However, you also want to identify the wave file that those faulty data belongs to, so as to figure out what happened.  The problem is that the name of the wave file is not included in the raw features table. In that table you only have the file_index field. This field, however, is pointing at the appropriate wave file name in another linked table, called file_table. This data structure saves much space since we have thousands of records from each file in the raw features table. So we now need to join information across those related table, and mySQL makes it very easy. All you need to do is identify the table where the field comes from by the syntax table_name.field_name.

For example, the query

SELECT entropy, file_table.file_name FROM my_faulty_table, file_table where entropy>0 and my_faulty_table.file_index=file_table.file_index limit 99999;

returns the positive entropy values side by side with the file names that relate to those values.

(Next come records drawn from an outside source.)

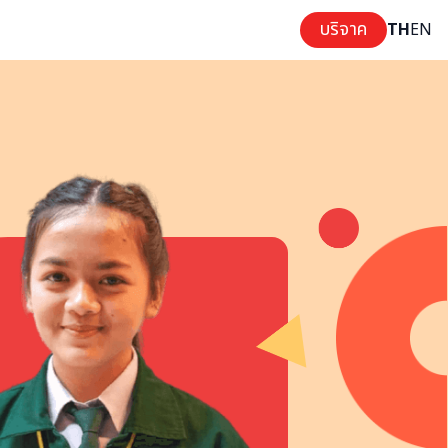
บริจาค
TH
EN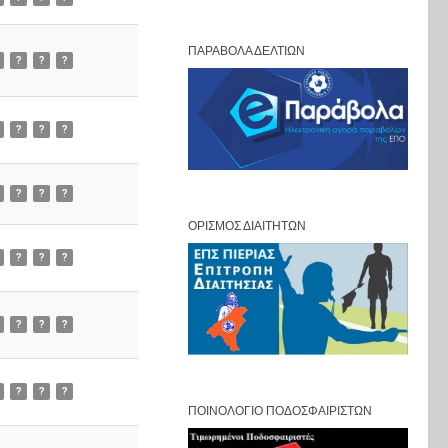
ΠΑΡΆΒΟΛΑ ΔΕΛΤΊΩΝ
?
?
?
?
?
?
?
?
?
ΟΡΙΣΜΌΣ ΔΙΑΙΤΗΤΏΝ
?
?
?
?
?
?
?
?
?
ΠΟΙΝΟΛΌΓΙΟ ΠΟΔΟΣΦΑΙΡΙΣΤΏΝ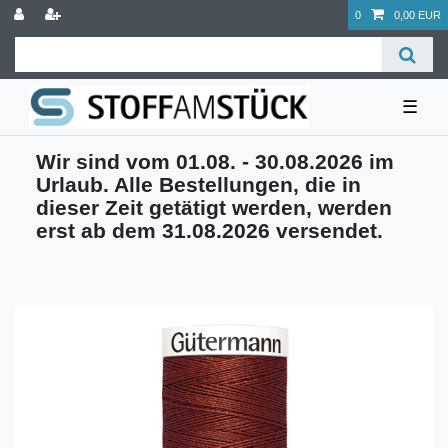
0
0,00 EUR
☰
Wir sind vom 01.08. - 30.08.2026 im
Urlaub. Alle Bestellungen, die in
dieser Zeit getätigt werden, werden
erst ab dem 31.08.2026 versendet.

The simple examples above demonstrated how a new table that include only some of the table records (row) and fields (columns) can be generated from an already existing table using the Select command combined with other commands such as create table.

 

 

Altering, cleaning and merging tables

Mistakes happens, and tables need to be altered or updated occasionally. You can alter data manually in the MCC, but as your tables become larger, it becomes impractical to correct values by hand. The simplest way of altering a table is to apply a change to an entire field, e.g.,

Update my_syllables set cluster=0;

is going to erase all your cluster values, setting them to zero. So, if you actually like most of your clusters, but not cluster 4, you could type:

Update my_syllables set cluster=0 where cluster=4;

In short, you can alter subset of your data using the exact same method for selecting subset of your data.

Eliminating duplicates:

Finally, it is quit easy to merge two tables into a single, large table:

Insert into my_first_table select * from my_second_table;